Sent to key partners across the region to promote the Canada-Southeast United States relationship, the masks have become the mission’s key 2020 advocacy tool. The face coverings have been a hit! On social media, many of the Atlanta-based Consulate’s partners have posted pictures of themselves wearing the colourful masks.
Besides promoting COVID-19 safety and cross-border harmony, the Oscardo masks also invite the wearer to learn and celebrate Canadian Indigenous history. While the relationship between the Canadian government and the Indigenous peoples has not always been a positive one, as we recognize the errors of the past and continue to work together to build a better future for all, this Facemask Diplomacy allows the Atlanta Consulate to showcase the rich variety of cultures and traditions of the 1.6 million Indigenous people living in Canada today.
Each mask is accompanied by a postcard which tells the story of the artist and the eye-catching art which embodies Canadian Indigenous art, culture, and traditional knowledge.
Francis Dick’s Hummingbird Mask is an ode to the majestic and magical little creature, “spiritual guides that carry a blessing in each visit”. Currently living in Victoria, British Columbia, Francis is a contemporary Native artist and a member of the Kwakwaka-waa’wakw Nation. Her art is internationally-renowned.
Metis artist Leah Dorian’s richly indigo-toned Breath of Life honors our breath, the “sacred vessel that carries our voice”. The mask represents deeper wisdom: “When words are shared with loving positive energy, our world is greatly impacted.”
Odawa-Pottawotami artist James Jacko’s Medicine Turtle captures the sacred nature of this creature in Indigenous culture. The masked version carries the four colors of the medicine wheel, symbolizing important elements that can vary by tribe.

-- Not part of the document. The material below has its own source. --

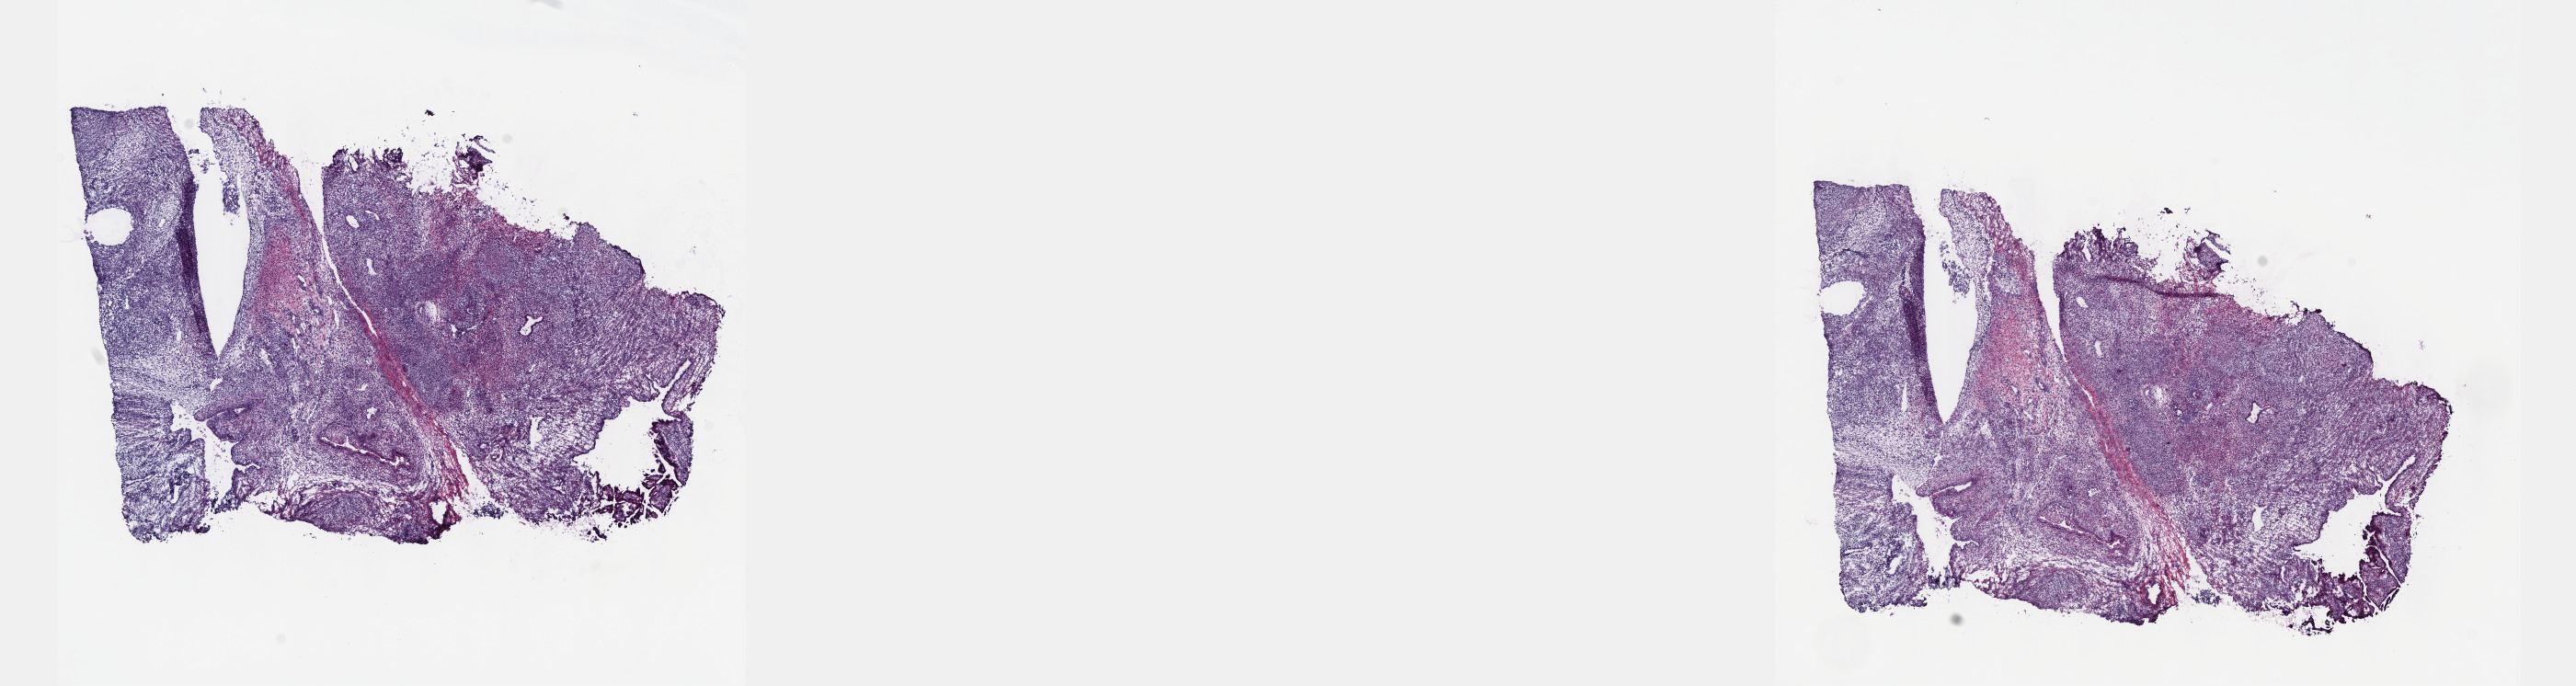
Hematoxylin and eosin (H&E) stained whole-slide image — low-resolution overview of the scanned area, about 22.6 x 6.0 mm. Male patient. Composition of this section per pathologist review: tumour cells 90%, tumour nuclei 95%, normal cells 0%, stromal cells 10%, necrosis 0%. Infiltration values recorded for this section: lymphocyte infiltration 0%, monocyte infiltration 0%, neutrophil infiltration 0%.
- specimen: frozen section from the top of the tissue portion; testis, primary tumour sample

Oscardo has partnered with Canadian and First Nations Artists to creative authentic, distinctive products since 2003. The company ensures that original artwork is approved by each artist or estate before production. Royalties are paid to artists or their estates for each product sold.
No one could have foreseen the facemask becoming part of mainstream life. But thanks to the vision of one Canadian company, and the captivating Indigenous art and meaning it has vividly brought to life, in this tumultuous year, facemasks have become a signifier of beauty and cultural heritage.